What you will do: Can you rewrite the material below, changing "top-left" to "upper-left", keeping everything else the same and leaving out the pictures?

(Keypoint correspondence data)
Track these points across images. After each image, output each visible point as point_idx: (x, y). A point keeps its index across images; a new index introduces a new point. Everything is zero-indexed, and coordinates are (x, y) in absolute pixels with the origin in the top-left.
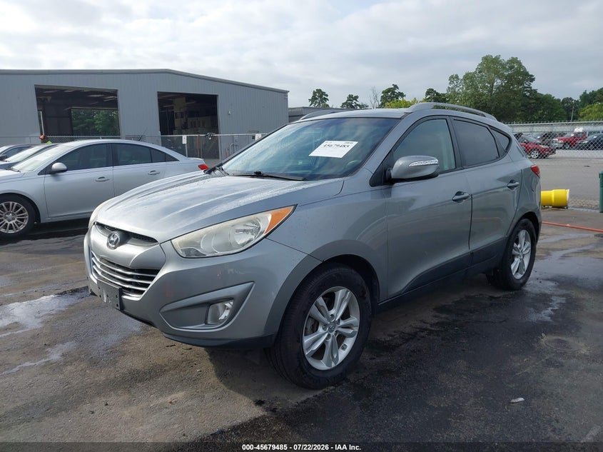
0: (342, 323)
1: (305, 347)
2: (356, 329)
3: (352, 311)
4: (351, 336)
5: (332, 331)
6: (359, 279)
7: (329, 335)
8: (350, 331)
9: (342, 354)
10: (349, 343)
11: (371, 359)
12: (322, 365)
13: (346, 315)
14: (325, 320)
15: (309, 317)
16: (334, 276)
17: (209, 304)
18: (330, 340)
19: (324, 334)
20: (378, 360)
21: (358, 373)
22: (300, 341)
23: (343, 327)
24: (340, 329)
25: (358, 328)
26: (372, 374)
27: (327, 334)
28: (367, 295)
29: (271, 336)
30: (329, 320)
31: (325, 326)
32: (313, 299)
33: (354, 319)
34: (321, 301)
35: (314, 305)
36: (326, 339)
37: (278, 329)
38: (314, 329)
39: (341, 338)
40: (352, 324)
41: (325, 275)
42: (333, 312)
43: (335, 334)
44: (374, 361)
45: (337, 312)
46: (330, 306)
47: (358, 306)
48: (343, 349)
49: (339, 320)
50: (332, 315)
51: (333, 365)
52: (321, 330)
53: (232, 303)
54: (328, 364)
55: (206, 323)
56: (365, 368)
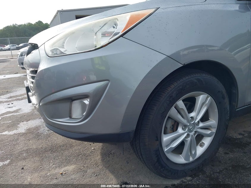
0: (201, 125)
1: (164, 144)
2: (214, 131)
3: (211, 115)
4: (209, 136)
5: (191, 131)
6: (220, 86)
7: (188, 135)
8: (209, 132)
9: (200, 151)
10: (207, 142)
11: (226, 153)
12: (180, 160)
13: (205, 118)
14: (184, 121)
15: (169, 118)
16: (195, 81)
17: (71, 99)
18: (189, 139)
19: (183, 134)
20: (231, 155)
21: (213, 166)
22: (159, 140)
23: (202, 128)
24: (199, 130)
25: (216, 129)
26: (226, 169)
27: (186, 134)
28: (227, 100)
29: (129, 133)
30: (188, 121)
31: (185, 127)
32: (172, 102)
33: (213, 122)
34: (180, 104)
35: (173, 107)
36: (186, 137)
37: (135, 127)
38: (174, 129)
39: (199, 138)
40: (210, 126)
41: (187, 79)
42: (193, 114)
43: (194, 134)
44: (228, 156)
45: (197, 114)
46: (191, 109)
47: (216, 110)
48: (202, 146)
49: (198, 122)
50: (192, 117)
51: (191, 159)
52: (180, 130)
53: (89, 100)
54: (187, 158)
55: (71, 117)
56: (220, 162)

Solution for this exercise:
Track these points across images. After each image, output each visible point as point_idx: (x, y). A point keeps its index across images; a new index introduces a new point. Everything is zero-indexed, and coordinates are (x, y) in absolute pixels with the origin in the upper-left.
0: (342, 323)
1: (305, 347)
2: (356, 329)
3: (352, 311)
4: (351, 336)
5: (332, 331)
6: (359, 279)
7: (329, 335)
8: (350, 331)
9: (342, 354)
10: (349, 343)
11: (371, 359)
12: (322, 365)
13: (346, 315)
14: (325, 320)
15: (309, 317)
16: (334, 276)
17: (209, 304)
18: (330, 340)
19: (324, 334)
20: (378, 360)
21: (358, 373)
22: (300, 341)
23: (343, 327)
24: (340, 329)
25: (358, 328)
26: (372, 374)
27: (327, 334)
28: (367, 295)
29: (271, 336)
30: (329, 320)
31: (325, 326)
32: (313, 299)
33: (354, 319)
34: (321, 301)
35: (314, 305)
36: (326, 339)
37: (278, 329)
38: (314, 329)
39: (341, 338)
40: (352, 324)
41: (325, 275)
42: (333, 312)
43: (335, 334)
44: (374, 361)
45: (337, 312)
46: (330, 306)
47: (358, 306)
48: (343, 349)
49: (339, 320)
50: (332, 315)
51: (333, 365)
52: (321, 330)
53: (232, 303)
54: (328, 364)
55: (206, 323)
56: (365, 368)
0: (201, 125)
1: (164, 144)
2: (214, 131)
3: (211, 115)
4: (209, 136)
5: (191, 131)
6: (220, 86)
7: (188, 135)
8: (209, 132)
9: (200, 151)
10: (207, 142)
11: (226, 153)
12: (180, 160)
13: (205, 118)
14: (184, 121)
15: (169, 118)
16: (195, 81)
17: (71, 99)
18: (189, 139)
19: (183, 134)
20: (231, 155)
21: (213, 166)
22: (159, 140)
23: (202, 128)
24: (199, 130)
25: (216, 129)
26: (226, 169)
27: (186, 134)
28: (227, 100)
29: (129, 133)
30: (188, 121)
31: (185, 127)
32: (172, 102)
33: (213, 122)
34: (180, 104)
35: (173, 107)
36: (186, 137)
37: (135, 127)
38: (174, 129)
39: (199, 138)
40: (210, 126)
41: (187, 79)
42: (193, 114)
43: (194, 134)
44: (228, 156)
45: (197, 114)
46: (191, 109)
47: (216, 110)
48: (202, 146)
49: (198, 122)
50: (192, 117)
51: (191, 159)
52: (180, 130)
53: (89, 100)
54: (187, 158)
55: (71, 117)
56: (220, 162)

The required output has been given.